Compassion Conquers Comparisons


Who redeems your life from the pit and crowns you with love and compassion.
Psalm 103:4


Handsome didn't begin to describe my youth group crush. All sense and strength drained from my body any time he entered the room. I tried to play it cool as my stomach played hockey. He was crossing the room with a bead on me.


"Do you want to go driving after?" 


What girl could resist such romance? I tried to offer a non-committal, "Sure," but knew my eyes likely betrayed my excitement. I must have counted to sixty a thousand times before he headed for the door. I sheepishly followed after.


He was one of those cool guys with a cool car built for two but with a minuscule back seat in which one could squeeze on an emergency basis only. Another girl was already standing by my car. What in the world was this? He asked me out.

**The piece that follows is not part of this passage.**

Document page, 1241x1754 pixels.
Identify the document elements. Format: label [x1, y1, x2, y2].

When Mr. Dreamy arrived at his stud-mobile, he offered the cramped back seat to me and the prime real estate to Miss Moving-in-on-my-Man. A short drive later we were at the Alabama equivalent to Happy Days' Inspiration Point.

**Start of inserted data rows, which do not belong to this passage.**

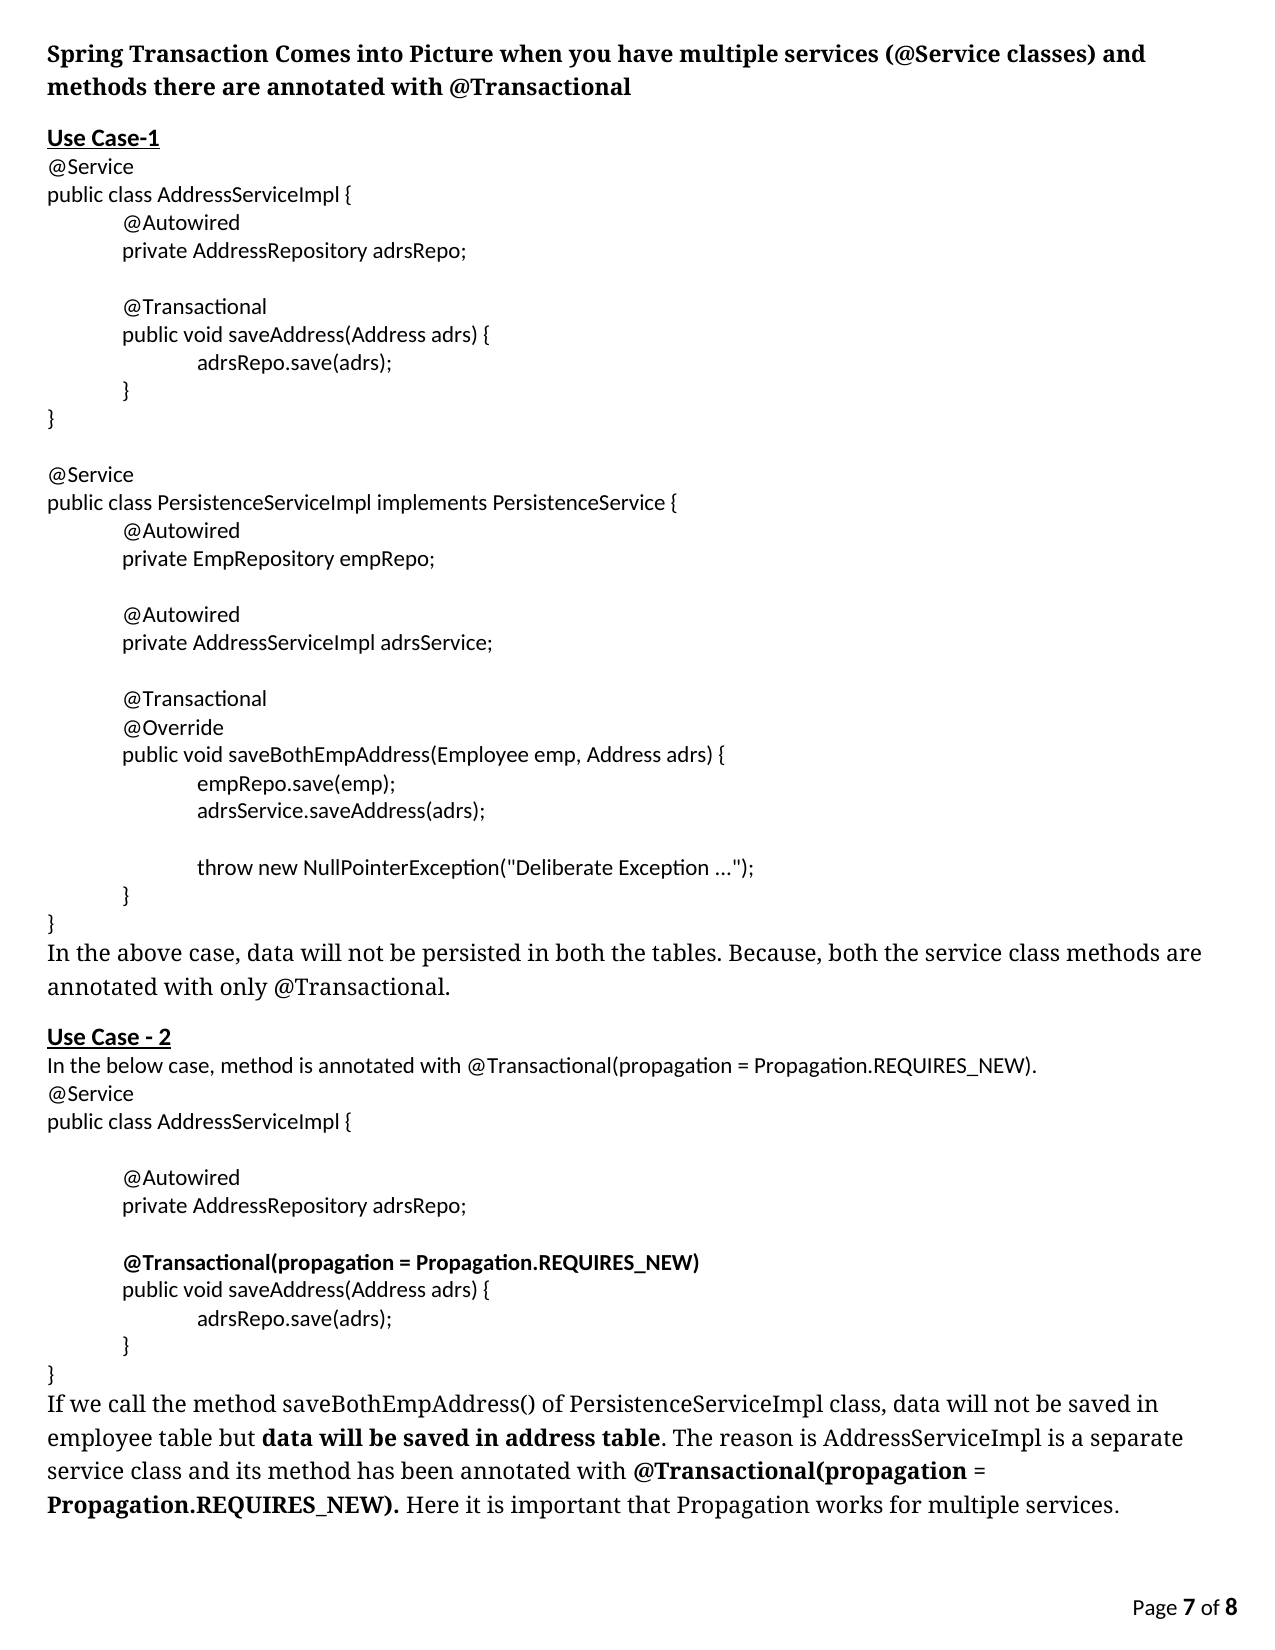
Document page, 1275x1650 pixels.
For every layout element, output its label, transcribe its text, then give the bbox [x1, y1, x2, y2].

text @Transactional(propagation = Propagation.REQUIRES_NEW) [47, 1248, 1237, 1276]
text } [47, 909, 1237, 937]
text throw new NullPointerException("Deliberate Exception ..."); [47, 853, 1237, 881]
text } [47, 1332, 1237, 1360]
text private AddressServiceImpl adrsService; [47, 628, 1237, 657]
text public void saveBothEmpAddress(Employee emp, Address adrs) { [47, 741, 1237, 769]
text @Service [47, 152, 1237, 180]
text private EmpRepository empRepo; [47, 544, 1237, 572]
text In the below case, method is annotated with @Transactional(propagation = Propagation.REQUIRES_NEW). [47, 1051, 1237, 1079]
text @Override [47, 713, 1237, 741]
text } [47, 404, 1237, 432]
text public class PersistenceServiceImpl implements PersistenceService { [47, 488, 1237, 516]
text @Autowired [47, 208, 1237, 236]
text @Transactional [47, 292, 1237, 320]
text private AddressRepository adrsRepo; [47, 1192, 1237, 1219]
text @Autowired [47, 1163, 1237, 1192]
text @Transactional [47, 684, 1237, 713]
text empRepo.save(emp); [47, 769, 1237, 797]
text Use Case - 2 [47, 1021, 1237, 1051]
text public void saveAddress(Address adrs) { [47, 320, 1237, 348]
text public class AddressServiceImpl { [47, 1107, 1237, 1136]
text adrsService.saveAddress(adrs); [47, 797, 1237, 825]
text Spring Transaction Comes into Picture when you have multiple services (@Service classes) and methods there are annotated with @Transactional [47, 37, 1237, 102]
text @Service [47, 460, 1237, 488]
text } [47, 881, 1237, 909]
text In the above case, data will not be persisted in both the tables. Because, both the service class methods are annotated with only @Transactional. [47, 937, 1237, 1002]
text } [47, 1360, 1237, 1388]
text } [47, 376, 1237, 404]
text adrsRepo.save(adrs); [47, 348, 1237, 376]
text @Autowired [47, 516, 1237, 544]
text Use Case-1 [47, 122, 1237, 152]
text @Service [47, 1079, 1237, 1107]
text @Autowired [47, 601, 1237, 628]
text If we call the method saveBothEmpAddress() of PersistenceServiceImpl class, data will not be saved in employee table but data will be saved in address table. The reason is AddressServiceImpl is a separate service class and its method has been annotated with @Transactional(propagation = Propagation.REQUIRES_NEW). Here it is important that Propagation works for multiple services. [47, 1388, 1237, 1520]
text private AddressRepository adrsRepo; [47, 236, 1237, 264]
text public class AddressServiceImpl { [47, 180, 1237, 208]
text public void saveAddress(Address adrs) { [47, 1276, 1237, 1304]
text adrsRepo.save(adrs); [47, 1304, 1237, 1332]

I was ordered out of the car. I sat on the back bumper as the windows fogged and the bumper began a rhythmic, albeit short-lived dance.


Humiliation seeped out and shrouded me in shame. 


I was nothing but a cover for Mr. Dreamy to pursue the girl he found worthy. I wasn't her. I was passed over. Unnoticed. Tossed aside.


I immediately drew comparisons between myself and Miss Shannon-You-Never-Had-a-Chance. She was well endowed; I wore two deflated balloons. She was flirtatious and fun; I was studious and serious. 


Do you ever draw comparisons between yourself and others?


When you see a mom with well-behaved children do you secretly wish you were less fun and more of a disciplinarian?


When you see a man who advanced quickly in his career do you try to guess the recipe of his success?


Comparisons are a losing proposition. We see the finish line not the pit stops along the way.


The woman with so-called perfect children may have pit stops such as kids who lack confidence, assertiveness and decision-making skills.


The man with the fast track may have pit stops such as compromising his values or ignoring his wife and kids.


Miss Chesty had many pit stops along the route of her life. They weren't pretty. They weren't desirable. They were tragic. 


A moment I thought of as humiliation was actually a crown of God's compassion and love. My purity was saved for another day. Eventually I would learn I didn't need a man to certify my beauty. I allowed the One who still inspires me to pull my life from the pit. He shrouded me in love and compassion. He compared me to no one and loved me exactly as He designed. His compassion conquered my comparisons. 


Have you ever been in the pit of comparison? How could God's love and compassion pull you out today?